Friday, April 13, 2007
Added: 4/15/07 10:08 PM
The lab that I joined four months ago studies the mechanisms of aging in tiny (1 mm long) worm called Caenorhabditis elegans. These worms are particularly suitable for studying aging as they live only around 20 days, and therefore, we do not have to wait too long to see if a tested chemical or genetic manipulation has an effect on their lifespan. Other advantage of these worms is that it is relatively straightforward to disrupt in them the function of specific genes using technique called RNA interference (RNAi). By doing that we can find genes that are involved in the aging process: if we silence (switch off) the gene A and worms will live longer, that means that a normal function of the gene A is to shorten the lifespan of the worm. Alternatively, if after switching off of the gene B worms live longer, then it is likely that the function of this gene is to prolong the life of the worm. [BTW: The guy who introduced C. elegans into the biological laboratories (Sydney Brenner) and the guys who discovered the RNA interference (Andrew Fire and Craig C. Mello) got Nobel Prizes for Medicine (Brenner in 2002, and Fire and Mello in 2006)].

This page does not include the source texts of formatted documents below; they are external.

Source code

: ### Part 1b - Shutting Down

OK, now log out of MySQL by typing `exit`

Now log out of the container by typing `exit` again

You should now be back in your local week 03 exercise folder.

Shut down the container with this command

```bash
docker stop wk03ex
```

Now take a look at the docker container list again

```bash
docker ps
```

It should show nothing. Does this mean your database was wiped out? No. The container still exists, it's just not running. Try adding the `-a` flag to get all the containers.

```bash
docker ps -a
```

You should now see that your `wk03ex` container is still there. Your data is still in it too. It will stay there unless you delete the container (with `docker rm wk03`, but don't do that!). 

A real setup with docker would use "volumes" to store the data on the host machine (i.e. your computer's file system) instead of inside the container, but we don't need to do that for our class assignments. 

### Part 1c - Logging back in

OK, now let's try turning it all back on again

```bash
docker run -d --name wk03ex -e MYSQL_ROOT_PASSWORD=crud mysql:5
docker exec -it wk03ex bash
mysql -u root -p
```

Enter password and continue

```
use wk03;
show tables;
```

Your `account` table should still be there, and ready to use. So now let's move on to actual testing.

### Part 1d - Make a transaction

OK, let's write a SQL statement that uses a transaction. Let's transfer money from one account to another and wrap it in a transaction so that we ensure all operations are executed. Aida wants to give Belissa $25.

Why do we care how long these worms live? Well, because luckily it seems that many genetic pathways are conserved between worms, flies, mice and (most certainly also) humans. So if we find that a certain gene has an influence on the lifespan of not only worms, but also flies and mice, then we can be almost sure that it will also influence the lifespan of humans. And once we know genes that are involved in aging, we try to understand the function of the proteins they encode (proteins are basic building blocks of our body, genes are only information storage units; one gene encodes information which says what one particular protein should look like and what it should do in our body). And once we know the function of the protein of interest, then we can attempt to make drugs that will affect its function in the way that we will make us live longer. At least this is what we hope will happen.

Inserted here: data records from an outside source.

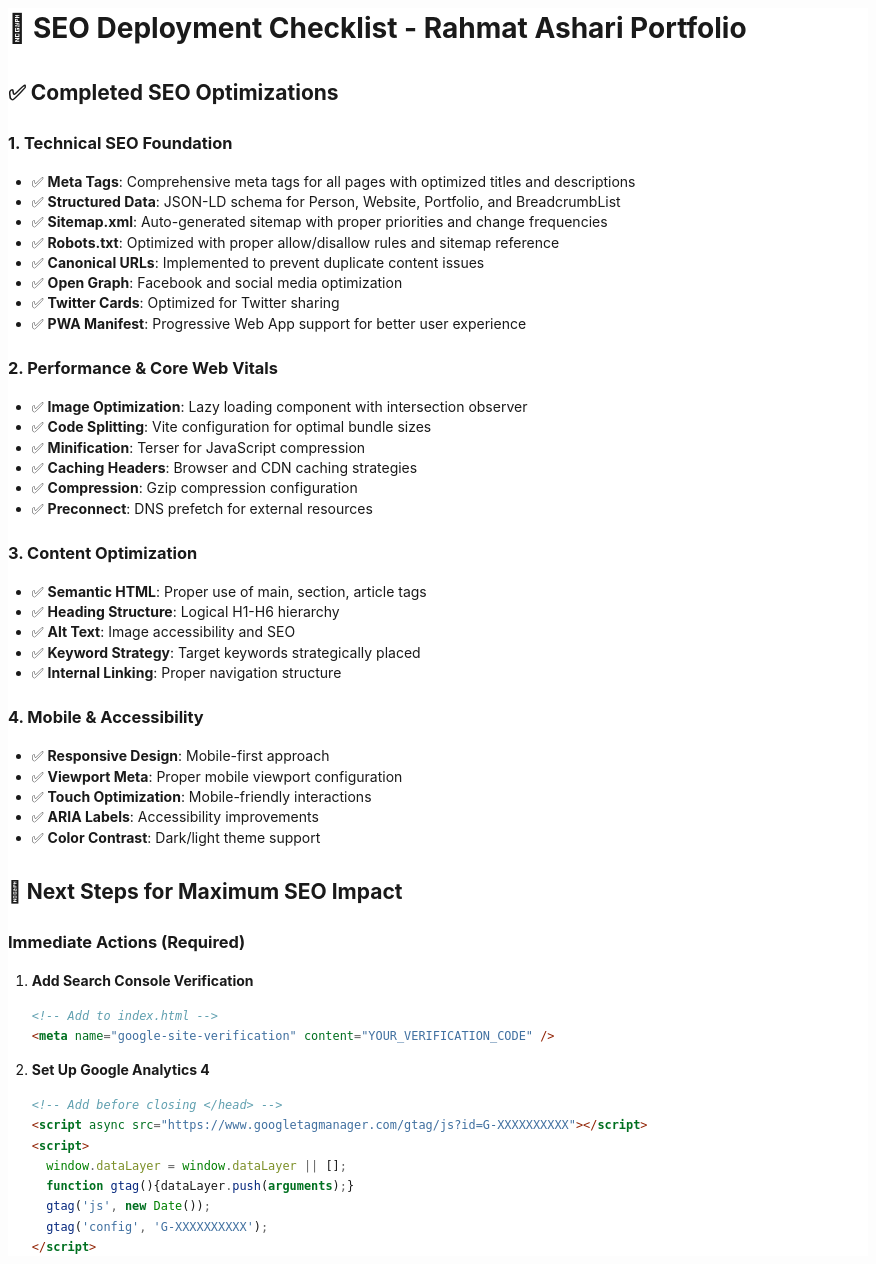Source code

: # 🚀 SEO Deployment Checklist - Rahmat Ashari Portfolio

## ✅ Completed SEO Optimizations

### 1. **Technical SEO Foundation**
- ✅ **Meta Tags**: Comprehensive meta tags for all pages with optimized titles and descriptions
- ✅ **Structured Data**: JSON-LD schema for Person, Website, Portfolio, and BreadcrumbList
- ✅ **Sitemap.xml**: Auto-generated sitemap with proper priorities and change frequencies
- ✅ **Robots.txt**: Optimized with proper allow/disallow rules and sitemap reference
- ✅ **Canonical URLs**: Implemented to prevent duplicate content issues
- ✅ **Open Graph**: Facebook and social media optimization
- ✅ **Twitter Cards**: Optimized for Twitter sharing
- ✅ **PWA Manifest**: Progressive Web App support for better user experience

### 2. **Performance & Core Web Vitals**
- ✅ **Image Optimization**: Lazy loading component with intersection observer
- ✅ **Code Splitting**: Vite configuration for optimal bundle sizes
- ✅ **Minification**: Terser for JavaScript compression
- ✅ **Caching Headers**: Browser and CDN caching strategies
- ✅ **Compression**: Gzip compression configuration
- ✅ **Preconnect**: DNS prefetch for external resources

### 3. **Content Optimization**
- ✅ **Semantic HTML**: Proper use of main, section, article tags
- ✅ **Heading Structure**: Logical H1-H6 hierarchy
- ✅ **Alt Text**: Image accessibility and SEO
- ✅ **Keyword Strategy**: Target keywords strategically placed
- ✅ **Internal Linking**: Proper navigation structure

### 4. **Mobile & Accessibility**
- ✅ **Responsive Design**: Mobile-first approach
- ✅ **Viewport Meta**: Proper mobile viewport configuration
- ✅ **Touch Optimization**: Mobile-friendly interactions
- ✅ **ARIA Labels**: Accessibility improvements
- ✅ **Color Contrast**: Dark/light theme support

## 🔧 Next Steps for Maximum SEO Impact

### Immediate Actions (Required)
1. **Add Search Console Verification**
   ```html
   <!-- Add to index.html -->
   <meta name="google-site-verification" content="YOUR_VERIFICATION_CODE" />
   ```

2. **Set Up Google Analytics 4**
   ```html
   <!-- Add before closing </head> -->
   <script async src="https://www.googletagmanager.com/gtag/js?id=G-XXXXXXXXXX"></script>
   <script>
     window.dataLayer = window.dataLayer || [];
     function gtag(){dataLayer.push(arguments);}
     gtag('js', new Date());
     gtag('config', 'G-XXXXXXXXXX');
   </script>
   ```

The movie that I attached to this post I found on youtube. It shows bunch of worms at different developmental stages (smaller are younger, bigger are older) moving around on the agar plate (of course since they are so tiny we look at them through the microscope). As you can see one of these worms is slightly different than the others: it is green. That’s another thing that we can do to (in) worms – we can mark single proteins with a color (like here with green) in order to investigate their expression pattern and cellular distribution (and potentially function). The person that made this movie is clearly more interested in this green worm than in the others, so what he wants to do is to separate this worm from the rest and to do that he uses a pick (btw: he seems pretty clumsy to me). We call it “transfer” as the worm gets transferred to the new agar plate. Transfer of worms is a basic daily activity of anybody working with them. Looks like lots of fun, ha?
Added: 4/15/07 11:53 PM
I just came back home from work and joined John, Kristina and their guests for dessert. One of the guys that I did not meet before asked me standard questions like: where are you from? where do you work? what do you do? So I said that I am Polish and that I am a scientist. He asked what kind of scientist, so I replied that a biologist. He wanted to know more specifically what I worked on, so I told him that I was studying the molecular mechanisms of aging in C. elegans. Then he asked if I were aware that caloric restriction had been shown to prolong the lifespan of rats and he continued explaining that to me... Do I look that stupid?